_Testo estratto:_
=====
TORNA LA NOSTRA RUBRICA DELLA DOMENICA

La persona che ha scritto questa bellissima lettera vuole restare anonima.

È vero, non sto su una carrozzina, ho ancora la sensibilità alle mie gambe: ma certe volte resto paralizzata per giorni, come se il mio corpo mi abbandonasse. Ferma, immobile. Alcune volte urlo, cercando di alzarmi, ma non ci riesco.
Poco meno di due anni fa mi è stata diagnostica una sindrome bipolare di tipo uno, una patologia che mi ha cambiato completamente la vita. Nessuno capisce che è una vera e propria malattia, come l’influenza o un braccio rotto: quello che succede all’inizio, invece di aiutarti, è che le persone si scocciano di te. “Ma dai, siamo tutti un po’bipolari” dicono, una follia! (direste mai a qualcuno dai, abbiamo tutti un tumore?)
oppure “forza, alzati dal letto” e tu pensi che non chiedi altro, che lo vorresti da morire, ma non sai come farlo, allora ti senti stupida, cattiva, debole.
=====
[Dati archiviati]
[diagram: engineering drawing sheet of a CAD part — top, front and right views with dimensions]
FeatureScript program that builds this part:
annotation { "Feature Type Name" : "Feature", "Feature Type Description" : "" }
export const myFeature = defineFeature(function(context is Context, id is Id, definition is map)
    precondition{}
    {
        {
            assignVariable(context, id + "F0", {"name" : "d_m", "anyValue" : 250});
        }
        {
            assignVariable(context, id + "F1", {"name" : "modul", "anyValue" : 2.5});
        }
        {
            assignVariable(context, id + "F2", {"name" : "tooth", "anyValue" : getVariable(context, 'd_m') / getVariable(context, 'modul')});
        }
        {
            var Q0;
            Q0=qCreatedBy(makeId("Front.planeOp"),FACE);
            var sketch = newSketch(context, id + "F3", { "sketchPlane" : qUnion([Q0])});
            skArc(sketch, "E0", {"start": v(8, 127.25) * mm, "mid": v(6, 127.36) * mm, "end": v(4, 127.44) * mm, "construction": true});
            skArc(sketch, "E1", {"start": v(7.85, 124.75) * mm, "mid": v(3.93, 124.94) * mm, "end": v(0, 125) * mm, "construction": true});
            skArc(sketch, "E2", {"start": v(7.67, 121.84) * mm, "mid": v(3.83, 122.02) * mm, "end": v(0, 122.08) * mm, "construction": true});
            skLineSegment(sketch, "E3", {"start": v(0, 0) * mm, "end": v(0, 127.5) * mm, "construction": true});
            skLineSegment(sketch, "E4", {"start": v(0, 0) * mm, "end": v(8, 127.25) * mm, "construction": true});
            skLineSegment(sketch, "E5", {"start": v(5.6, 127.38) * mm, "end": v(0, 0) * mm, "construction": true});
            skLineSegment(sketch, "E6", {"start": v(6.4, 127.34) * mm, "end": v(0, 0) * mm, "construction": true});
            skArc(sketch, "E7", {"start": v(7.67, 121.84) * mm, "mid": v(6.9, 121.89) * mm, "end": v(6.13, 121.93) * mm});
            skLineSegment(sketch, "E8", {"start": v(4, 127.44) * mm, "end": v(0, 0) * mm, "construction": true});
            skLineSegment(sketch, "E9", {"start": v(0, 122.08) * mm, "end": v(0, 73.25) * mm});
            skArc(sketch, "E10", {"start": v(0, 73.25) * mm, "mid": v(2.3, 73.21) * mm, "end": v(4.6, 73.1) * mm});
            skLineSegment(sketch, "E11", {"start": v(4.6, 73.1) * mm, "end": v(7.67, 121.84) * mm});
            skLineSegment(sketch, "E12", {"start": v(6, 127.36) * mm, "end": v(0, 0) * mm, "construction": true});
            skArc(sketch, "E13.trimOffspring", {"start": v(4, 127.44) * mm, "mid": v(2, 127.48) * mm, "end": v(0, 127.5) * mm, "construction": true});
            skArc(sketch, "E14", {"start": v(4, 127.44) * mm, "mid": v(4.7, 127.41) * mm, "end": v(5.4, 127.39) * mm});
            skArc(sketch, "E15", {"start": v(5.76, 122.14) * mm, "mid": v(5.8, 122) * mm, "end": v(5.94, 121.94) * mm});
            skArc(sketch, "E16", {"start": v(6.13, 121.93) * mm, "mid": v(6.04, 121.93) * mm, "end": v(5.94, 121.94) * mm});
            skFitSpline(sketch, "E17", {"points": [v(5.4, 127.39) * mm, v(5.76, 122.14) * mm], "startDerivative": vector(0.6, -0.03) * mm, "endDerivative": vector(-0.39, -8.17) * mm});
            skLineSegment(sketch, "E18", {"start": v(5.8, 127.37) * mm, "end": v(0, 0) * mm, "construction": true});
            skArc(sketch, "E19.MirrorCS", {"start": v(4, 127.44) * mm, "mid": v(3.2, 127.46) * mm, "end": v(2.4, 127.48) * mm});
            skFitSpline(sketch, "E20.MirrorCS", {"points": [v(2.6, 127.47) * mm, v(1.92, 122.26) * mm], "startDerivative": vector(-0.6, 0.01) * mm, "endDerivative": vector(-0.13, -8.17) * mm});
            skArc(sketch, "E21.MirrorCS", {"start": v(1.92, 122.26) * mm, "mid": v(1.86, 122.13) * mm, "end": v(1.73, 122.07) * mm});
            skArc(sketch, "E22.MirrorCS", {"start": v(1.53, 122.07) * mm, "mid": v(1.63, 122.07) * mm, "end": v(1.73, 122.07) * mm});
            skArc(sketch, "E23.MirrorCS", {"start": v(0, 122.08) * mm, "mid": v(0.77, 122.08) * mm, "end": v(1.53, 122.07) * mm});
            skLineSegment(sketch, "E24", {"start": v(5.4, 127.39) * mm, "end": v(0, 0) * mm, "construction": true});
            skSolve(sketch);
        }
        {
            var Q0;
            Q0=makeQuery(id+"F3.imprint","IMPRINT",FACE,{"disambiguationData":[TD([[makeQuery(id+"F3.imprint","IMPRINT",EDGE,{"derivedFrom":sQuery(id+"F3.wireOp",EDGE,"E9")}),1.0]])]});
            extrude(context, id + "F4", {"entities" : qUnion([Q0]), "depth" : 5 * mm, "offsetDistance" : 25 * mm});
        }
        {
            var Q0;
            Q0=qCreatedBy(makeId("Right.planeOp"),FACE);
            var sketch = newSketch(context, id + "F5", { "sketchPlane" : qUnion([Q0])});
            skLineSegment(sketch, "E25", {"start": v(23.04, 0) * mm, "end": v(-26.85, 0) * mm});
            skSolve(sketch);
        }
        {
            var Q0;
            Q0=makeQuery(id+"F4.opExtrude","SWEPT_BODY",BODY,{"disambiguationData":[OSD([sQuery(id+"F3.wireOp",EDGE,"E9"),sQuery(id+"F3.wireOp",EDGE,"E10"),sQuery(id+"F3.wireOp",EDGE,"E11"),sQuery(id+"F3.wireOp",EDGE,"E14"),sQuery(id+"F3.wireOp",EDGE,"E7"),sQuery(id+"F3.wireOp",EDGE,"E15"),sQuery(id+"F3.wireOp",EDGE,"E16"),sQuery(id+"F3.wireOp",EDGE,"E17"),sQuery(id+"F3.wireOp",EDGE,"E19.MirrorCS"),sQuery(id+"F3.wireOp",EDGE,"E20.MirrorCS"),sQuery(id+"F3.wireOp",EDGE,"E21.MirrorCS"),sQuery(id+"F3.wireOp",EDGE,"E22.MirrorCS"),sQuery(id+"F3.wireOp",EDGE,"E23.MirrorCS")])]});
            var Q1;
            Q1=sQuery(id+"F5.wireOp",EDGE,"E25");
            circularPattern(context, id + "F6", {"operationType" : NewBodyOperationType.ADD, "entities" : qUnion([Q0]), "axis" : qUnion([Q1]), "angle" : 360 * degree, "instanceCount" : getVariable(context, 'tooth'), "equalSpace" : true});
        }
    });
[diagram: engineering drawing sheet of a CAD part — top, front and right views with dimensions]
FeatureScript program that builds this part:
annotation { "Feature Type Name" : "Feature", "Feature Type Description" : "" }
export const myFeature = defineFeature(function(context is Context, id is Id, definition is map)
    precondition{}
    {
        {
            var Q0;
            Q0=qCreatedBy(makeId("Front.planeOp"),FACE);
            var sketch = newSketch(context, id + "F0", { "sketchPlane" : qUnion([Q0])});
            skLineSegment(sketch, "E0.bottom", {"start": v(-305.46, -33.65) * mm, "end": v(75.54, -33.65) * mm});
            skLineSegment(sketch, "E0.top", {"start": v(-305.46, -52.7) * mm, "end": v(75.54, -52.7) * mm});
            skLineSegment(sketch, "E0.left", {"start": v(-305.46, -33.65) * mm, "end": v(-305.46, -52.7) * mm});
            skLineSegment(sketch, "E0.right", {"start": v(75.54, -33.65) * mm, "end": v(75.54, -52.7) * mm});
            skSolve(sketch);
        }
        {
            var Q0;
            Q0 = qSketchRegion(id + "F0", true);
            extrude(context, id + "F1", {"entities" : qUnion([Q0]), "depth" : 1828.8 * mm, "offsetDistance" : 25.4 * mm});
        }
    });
=====
_Compiti dell'esercizio:_
a - Nella lettera sulla sindrome bipolare, di che tipo è la sindrome diagnosticata a chi scrive?
b - Prosegui la lettera sulla sindrome bipolare a partire dall'ultima frase riportata.

_Soluzioni:_
a - Una sindrome bipolare di tipo uno.

b -
Le persone si allontanano da te perché dicono che ti lamenti e basta. Sono rimasta sul letto distesa pensando che non avevo più niente: un amico, un lavoro, una famiglia. Non c’era nessuno intorno a me. Non volevo grandi reazioni, ma solo un “hey, ciao, come va oggi”. O qualcuno che mi aiutasse ad andare da un qualcuno che ti dia la terapia giusta. E non è neanche facile trovarlo, perché nel pubblico, pur di non lavorare, ti mandano affanculo e ti dicono che stai bene. Allora devi avere tanta pazienza, troppa. Ci vuole tempo anche per quello, perché ogni corpo è diverso. Se subiamo un trauma alla gamba, andiamo dal fisioterapista? E allora perché se subiamo un trauma alla testa non andiamo dal medico?

Curatevi. Informatevi. Abbiate pazienza e fiducia. Gli scompensi chimici del cervello si possono curare.
C’è sempre un rimedio a tutto. Basta volerlo, basta cercarlo. E sopratutto circondatevi di persone che non hanno paura di voi: in realtà hanno paura di loro stesse.